It’s been a static, borderline regressive, glaringly irritating year. Life has done its bidding and has prevented me from doing things I originally planned to, one of which was post consistently to Mother Died Today, but that isn’t my fault. Things have been largely beyond my control. Despite this, one thing that has predominantly affected my thinking is inadequacy. I imagine every writer has felt this, or feels this, in some capacity, as one would feel the scorching Nigerian heat lingering on their skin: annoying and painfully unavoidable. I hate thinking that I’m not good enough, but even as I’m writing this; I feel the words coming out like bricks dropped by some buffoon out of my mind; coarse, seemingly uncreative, definitely rubbish. But I’m not uncreative, and the words aren’t coarse, it’s just my mind thinking that way… right? Validation is a dangerous drug to get high on. It requires constant feeding, like a parasite, and that doesn’t happen. Parasites feed on their host when their host can’t do its job. How does one kill parasites? Well, this one. How does one kill this one? Maybe I should start with some questions. What am I writing for? Instead, who am I writing for? I don’t need the people who read this to answer my questions, but I want them to. I want them to love me. I want you to love me and my writing and say that you enjoyed what you read, but that’s not enough reason to exert the part of my brain that allows my vocabulary to bring my ideas to life. It’s weak and baseless. A house built on a foundation of sand that cannot withstand the heavy downpour of disappointment and struggle.

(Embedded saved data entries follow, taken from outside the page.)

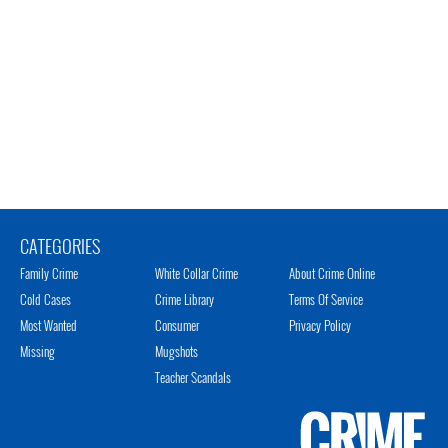
CATEGORIES
Family Crime
White Collar Crime
About Crime Online
Cold Cases
Crime Library
Terms Of Service
Most Wanted
Consumer
Privacy Policy
Missing
Mugshots
Teacher Scandals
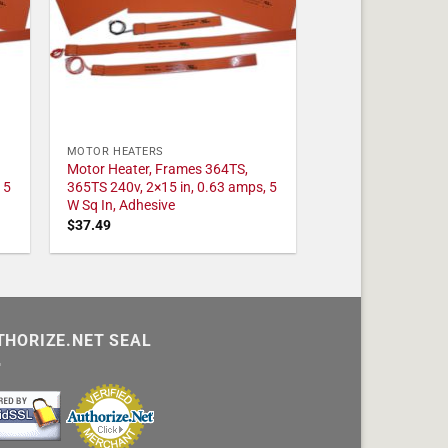
MOTOR HEATERS
Motor Heater, Frames 364TS,
 5
365TS 240v, 2×15 in, 0.63 amps, 5
W Sq In, Adhesive
$
37.49
THORIZE.NET SEAL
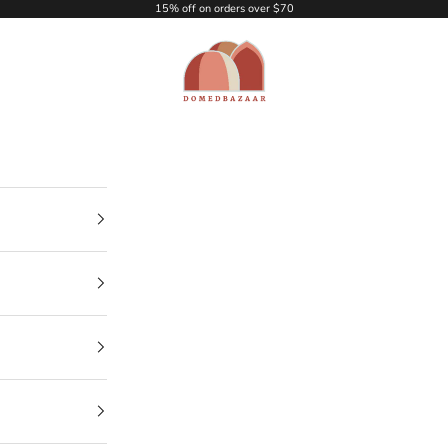
15% off on orders over $70
DOMEDBAZAAR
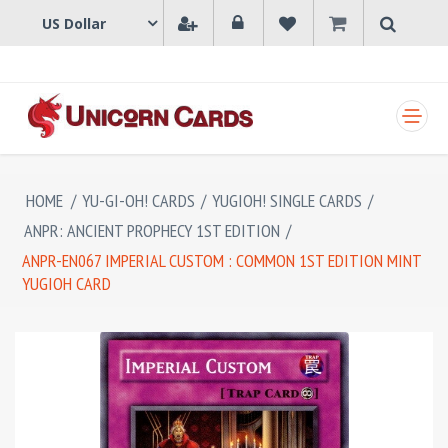
SHOPPING CART
HOME
/
YU-GI-OH! CARDS
/
YUGIOH! SINGLE CARDS
/
ANPR: ANCIENT PROPHECY 1ST EDITION
/
ANPR-EN067 IMPERIAL CUSTOM : COMMON 1ST EDITION MINT
YUGIOH CARD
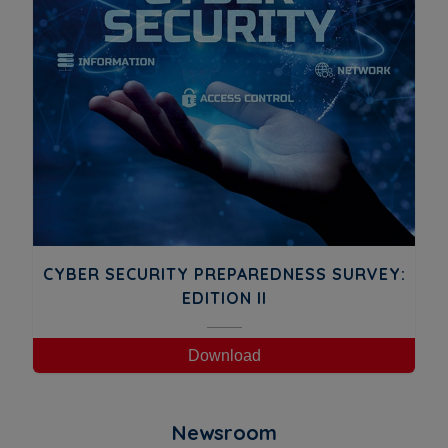
CYBER SECURITY PREPAREDNESS SURVEY:
EDITION II
Download
Newsroom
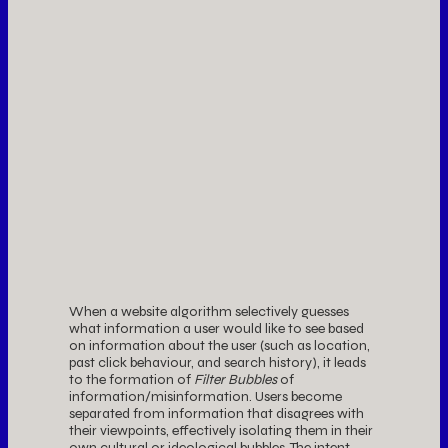
When a website algorithm selectively guesses
what information a user would like to see based
on information about the user (such as location,
past click behaviour, and search history), it leads
to the formation of
Filter Bubbles
of
information/misinformation. Users become
separated from information that disagrees with
their viewpoints, effectively isolating them in their
own cultural or ideological bubbles. The intent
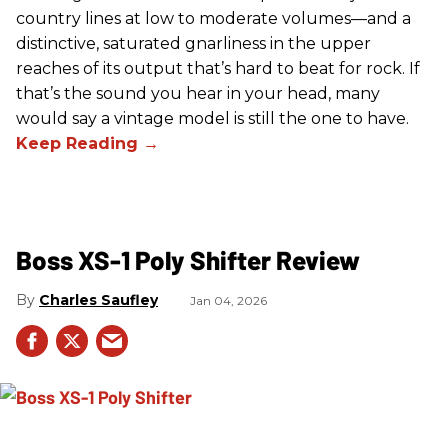
country lines at low to moderate volumes—and a
distinctive, saturated gnarliness in the upper
reaches of its output that’s hard to beat for rock. If
that’s the sound you hear in your head, many
would say a vintage model is still the one to have.
Boss XS-1 Poly Shifter Review
Charles Saufley
Jan 04, 2026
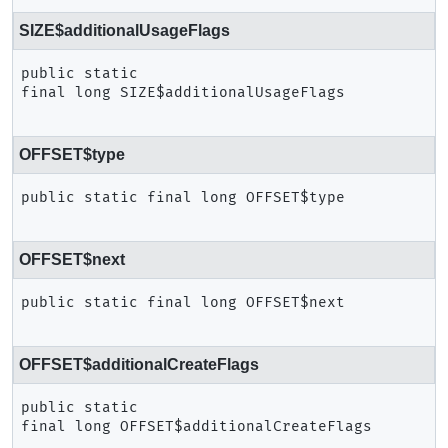
SIZE$additionalUsageFlags
public static 
final
long
SIZE$additionalUsageFlags
OFFSET$type
public static final
long
OFFSET$type
OFFSET$next
public static final
long
OFFSET$next
OFFSET$additionalCreateFlags
public static 
final
long
OFFSET$additionalCreateFlags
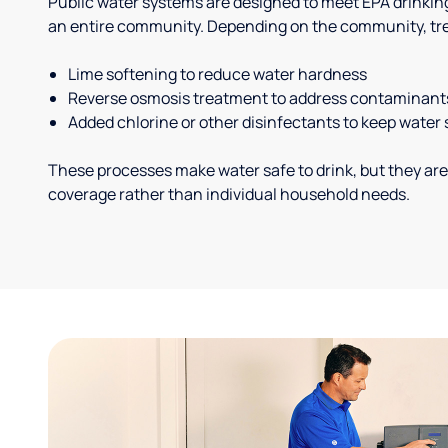
Public water systems are designed to meet EPA drinkin
an entire community. Depending on the community, tr
Lime softening to reduce water hardness
Reverse osmosis treatment to address contaminant
Added chlorine or other disinfectants to keep water 
These processes make water safe to drink, but they are
coverage rather than individual household needs.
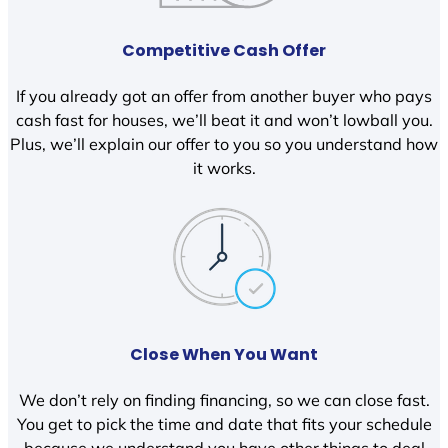
Competitive Cash Offer
If you already got an offer from another buyer who pays
cash fast for houses, we’ll beat it and won’t lowball you.
Plus, we’ll explain our offer to you so you understand how
it works.
Close When You Want
We don’t rely on finding financing, so we can close fast.
You get to pick the time and date that fits your schedule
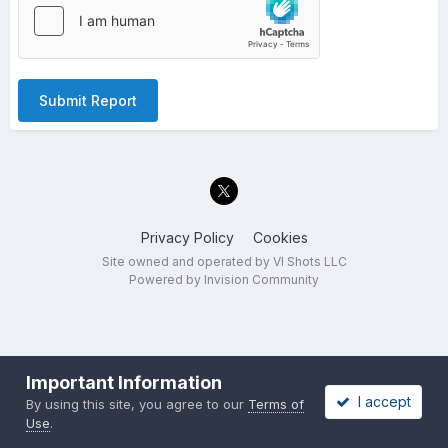
Submit Report
Privacy Policy
Cookies
Site owned and operated by VI Shots LLC
Powered by Invision Community
Important Information
I accept
By using this site, you agree to our
Terms of
Use
.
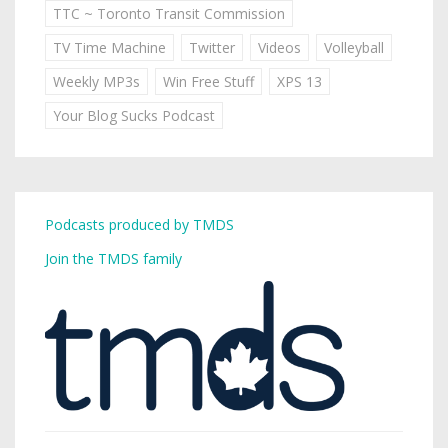
TTC ~ Toronto Transit Commission
TV Time Machine
Twitter
Videos
Volleyball
Weekly MP3s
Win Free Stuff
XPS 13
Your Blog Sucks Podcast
Podcasts produced by TMDS
Join the TMDS family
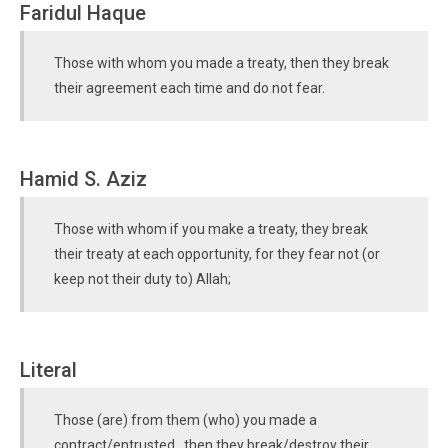
Faridul Haque
Those with whom you made a treaty, then they break
their agreement each time and do not fear.
Hamid S. Aziz
Those with whom if you make a treaty, they break
their treaty at each opportunity, for they fear not (or
keep not their duty to) Allah;
Literal
Those (are) from them (who) you made a
contract/entrusted , then they break/destroy their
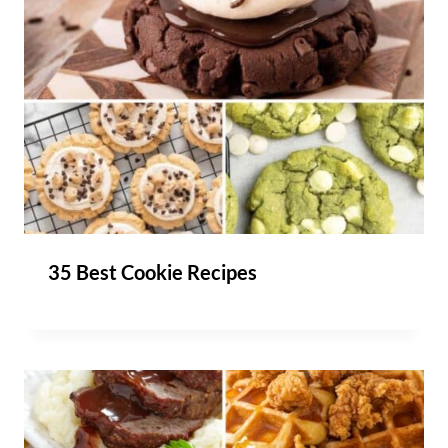
35 Best Cookie Recipes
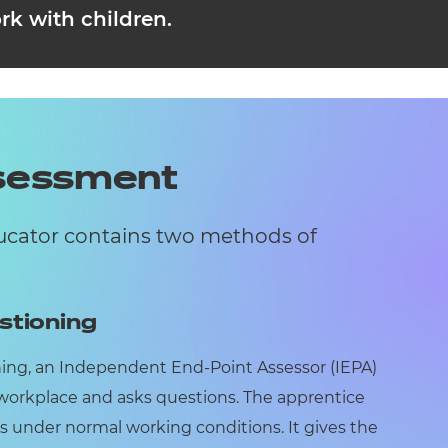
rk with children.
ssessment
ducator contains two methods of
stioning
ning, an Independent End-Point Assessor (IEPA)
 workplace and asks questions. The apprentice
s under normal working conditions. It gives the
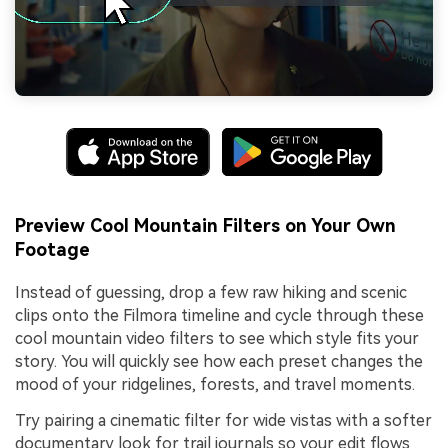
Preview Cool Mountain Filters on Your Own
Footage
Instead of guessing, drop a few raw hiking and scenic
clips onto the Filmora timeline and cycle through these
cool mountain video filters to see which style fits your
story. You will quickly see how each preset changes the
mood of your ridgelines, forests, and travel moments.
Try pairing a cinematic filter for wide vistas with a softer
documentary look for trail journals so your edit flows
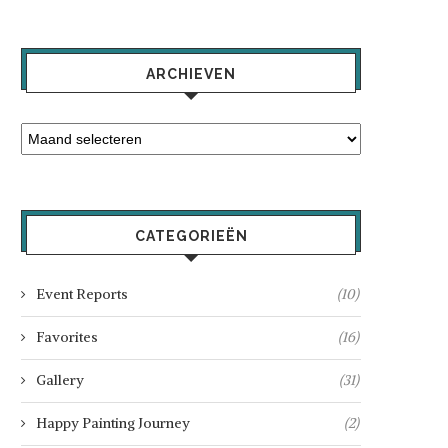
ARCHIEVEN
CATEGORIEËN
Event Reports
(10)
Favorites
(16)
Gallery
(31)
Happy Painting Journey
(2)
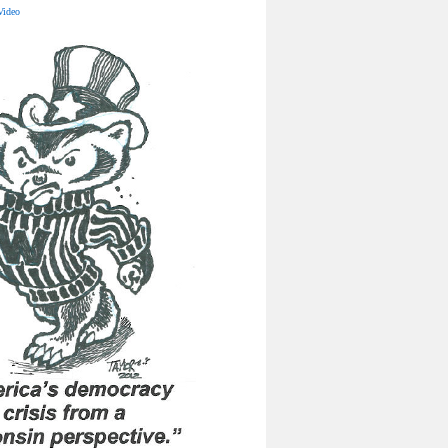
Video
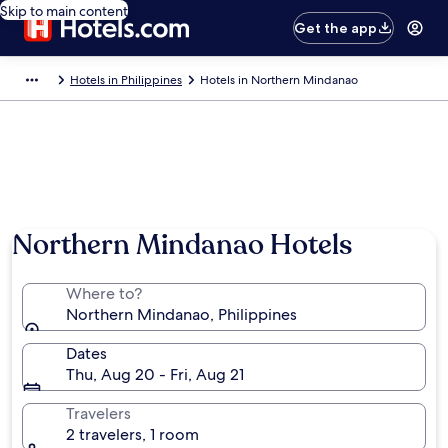
Skip to main content
Get the app
Hotels in Philippines
Hotels in Northern Mindanao
Northern Mindanao Hotels
Where to?
Northern Mindanao, Philippines
Dates
Thu, Aug 20 - Fri, Aug 21
Travelers
2 travelers, 1 room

My mind is cast back to a poem I read by Charles Bukowski; I don’t know when, instead can’t remember when, titled “So you want to be a writer,” which I’m sure everyone involved in writing in some way has looked at, albeit with a semblance of annoyance. Charles says stop whining and write, but most importantly, stop writing at all if you’re not writing because of the call for expression, a deep bellow you most certainly have felt that doesn’t go away. This hunger is within me, I think… it is, right? Maybe I should say I’m evolving into a form of myself I don’t quite understand but will soon, given time. But that’s not true. Maybe I should say that my brain has been too preoccupied with tragedy after tragedy, but aren’t the best words born from adversity? Perhaps I can’t write at all, but that’s not true either. There’s proof that I can write. I hate the writer’s block phrase, which may apply here, but writer’s block for an entire year is such an awful excuse. Maybe, as most people propose, there is actually improvement coming. A new frontier previously unexplored. The night is darkest just before the day breaks, right? Convenient.
Wait, I know what it is.
There’s a yearning to be the best version of myself right now, but what’s the fun in that? Why should I know everything there is to know at an age so young? I have barely lived. There’s too much pressure on the young and lonely mind. The thing is, I can always be better, and guess what? I will. You will, too. It drives me mad. There’s just so much to do, so much! How exciting. How thrilling it is to put words on paper or screen. What a privilege. Do not take this lightly, young and lonely mind. Do not be boring and stagnant. Yearn and do. Let the infant flame within you burn. Let it rise until it devours every part of your being. There is beauty in your process, dear child.
Mr. Charles Bukowski says, “Unless being still would drive you to madness or suicide or murder, don’t do it.” Be consumed, dear young and lonely mind. Genius is always met with fear.
“When it is truly time, and if you have chosen, it will do it by itself, and it will keep on doing it until you die, or it dies in you. There is no other way. And there never was.”